┌──

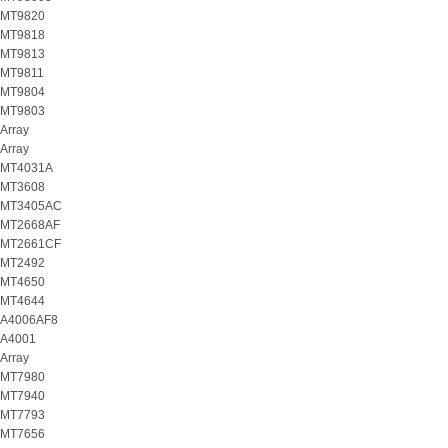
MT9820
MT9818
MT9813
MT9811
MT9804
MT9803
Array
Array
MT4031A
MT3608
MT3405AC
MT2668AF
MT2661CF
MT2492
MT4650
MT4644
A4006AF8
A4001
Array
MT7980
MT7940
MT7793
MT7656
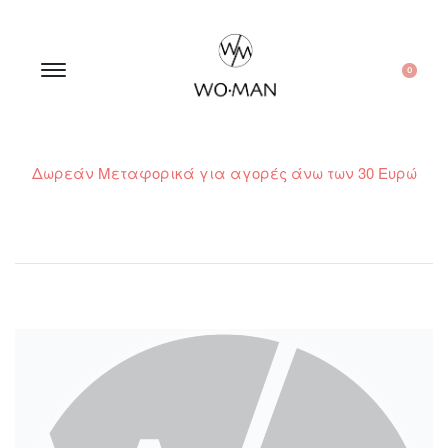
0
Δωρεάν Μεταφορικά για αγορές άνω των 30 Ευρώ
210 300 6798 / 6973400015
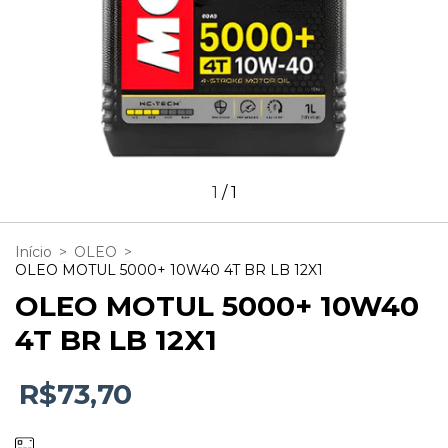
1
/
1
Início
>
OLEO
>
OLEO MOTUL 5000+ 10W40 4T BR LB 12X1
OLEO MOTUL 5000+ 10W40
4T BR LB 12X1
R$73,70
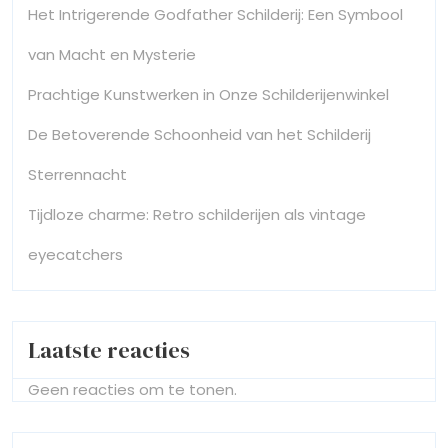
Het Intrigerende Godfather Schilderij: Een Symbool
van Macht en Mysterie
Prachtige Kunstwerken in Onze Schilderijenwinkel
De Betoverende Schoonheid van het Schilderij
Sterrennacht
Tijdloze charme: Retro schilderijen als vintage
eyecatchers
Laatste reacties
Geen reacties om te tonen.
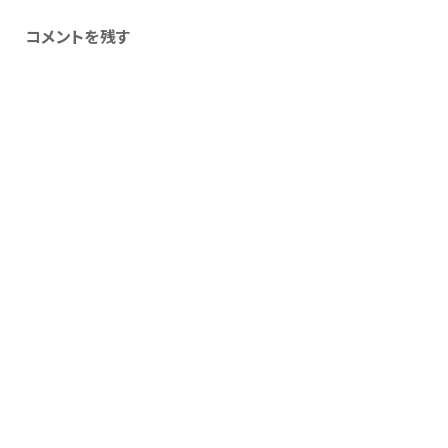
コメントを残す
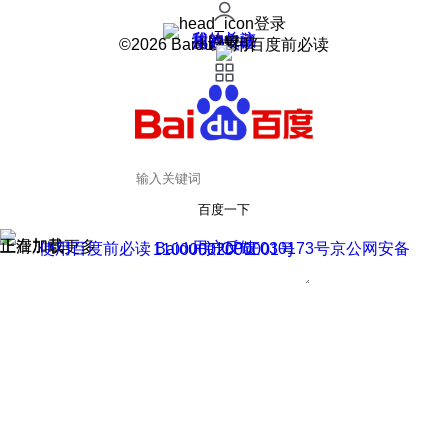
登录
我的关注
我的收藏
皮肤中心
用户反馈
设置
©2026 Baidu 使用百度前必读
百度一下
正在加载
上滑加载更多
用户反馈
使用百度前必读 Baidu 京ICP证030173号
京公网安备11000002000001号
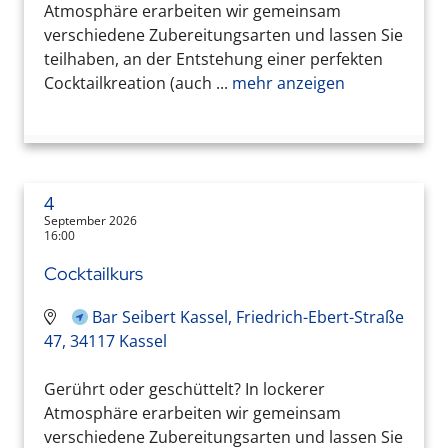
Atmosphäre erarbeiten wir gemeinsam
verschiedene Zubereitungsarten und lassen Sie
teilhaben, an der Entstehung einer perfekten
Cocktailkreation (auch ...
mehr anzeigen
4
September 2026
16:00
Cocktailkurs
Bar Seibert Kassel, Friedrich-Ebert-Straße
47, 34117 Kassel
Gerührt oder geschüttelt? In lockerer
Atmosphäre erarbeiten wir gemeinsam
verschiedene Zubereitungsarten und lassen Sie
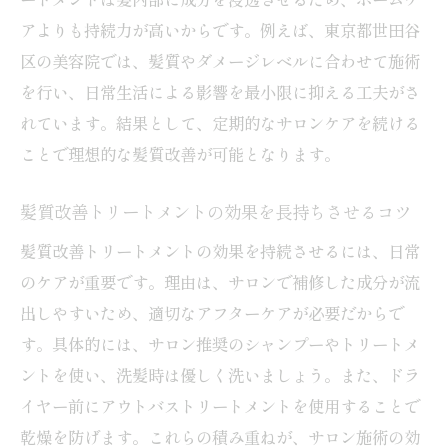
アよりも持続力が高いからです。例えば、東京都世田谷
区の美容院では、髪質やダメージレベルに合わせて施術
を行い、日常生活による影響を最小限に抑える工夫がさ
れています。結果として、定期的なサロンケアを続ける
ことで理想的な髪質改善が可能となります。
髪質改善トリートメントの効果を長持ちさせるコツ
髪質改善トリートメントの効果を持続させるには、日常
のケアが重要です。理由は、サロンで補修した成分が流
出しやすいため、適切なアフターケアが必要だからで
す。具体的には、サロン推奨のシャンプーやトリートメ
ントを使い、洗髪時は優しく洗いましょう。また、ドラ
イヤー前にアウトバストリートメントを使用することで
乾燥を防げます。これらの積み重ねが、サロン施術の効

└──

Problem description | All that's required is the material above repeated exactly, minus any picture.

Result for this exercise |
MT9820
MT9818
MT9813
MT9811
MT9804
MT9803
Array
Array
MT4031A
MT3608
MT3405AC
MT2668AF
MT2661CF
MT2492
MT4650
MT4644
A4006AF8
A4001
Array
MT7980
MT7940
MT7793
MT7656
0
Δωρεάν Μεταφορικά για αγορές άνω των 30 Ευρώ
210 300 6798 / 6973400015
1
/
1
Início
>
OLEO
>
OLEO MOTUL 5000+ 10W40 4T BR LB 12X1
OLEO MOTUL 5000+ 10W40
4T BR LB 12X1
R$73,70
Het Intrigerende Godfather Schilderij: Een Symbool
van Macht en Mysterie
Prachtige Kunstwerken in Onze Schilderijenwinkel
De Betoverende Schoonheid van het Schilderij
Sterrennacht
Tijdloze charme: Retro schilderijen als vintage
eyecatchers
Laatste reacties
Geen reacties om te tonen.
コメントを残す
登录
我的关注
我的收藏
皮肤中心
用户反馈
设置
©2026 Baidu 使用百度前必读
百度一下
正在加载
上滑加载更多
用户反馈
使用百度前必读 Baidu 京ICP证030173号
京公网安备11000002000001号
Atmosphäre erarbeiten wir gemeinsam
verschiedene Zubereitungsarten und lassen Sie
teilhaben, an der Entstehung einer perfekten
Cocktailkreation (auch ...
mehr anzeigen
4
September 2026
16:00
Cocktailkurs
Bar Seibert Kassel, Friedrich-Ebert-Straße
47, 34117 Kassel
Gerührt oder geschüttelt? In lockerer
Atmosphäre erarbeiten wir gemeinsam
verschiedene Zubereitungsarten und lassen Sie
アよりも持続力が高いからです。例えば、東京都世田谷
区の美容院では、髪質やダメージレベルに合わせて施術
を行い、日常生活による影響を最小限に抑える工夫がさ
れています。結果として、定期的なサロンケアを続ける
ことで理想的な髪質改善が可能となります。
髪質改善トリートメントの効果を長持ちさせるコツ
髪質改善トリートメントの効果を持続させるには、日常
のケアが重要です。理由は、サロンで補修した成分が流
出しやすいため、適切なアフターケアが必要だからで
す。具体的には、サロン推奨のシャンプーやトリートメ
ントを使い、洗髪時は優しく洗いましょう。また、ドラ
イヤー前にアウトバストリートメントを使用することで
乾燥を防げます。これらの積み重ねが、サロン施術の効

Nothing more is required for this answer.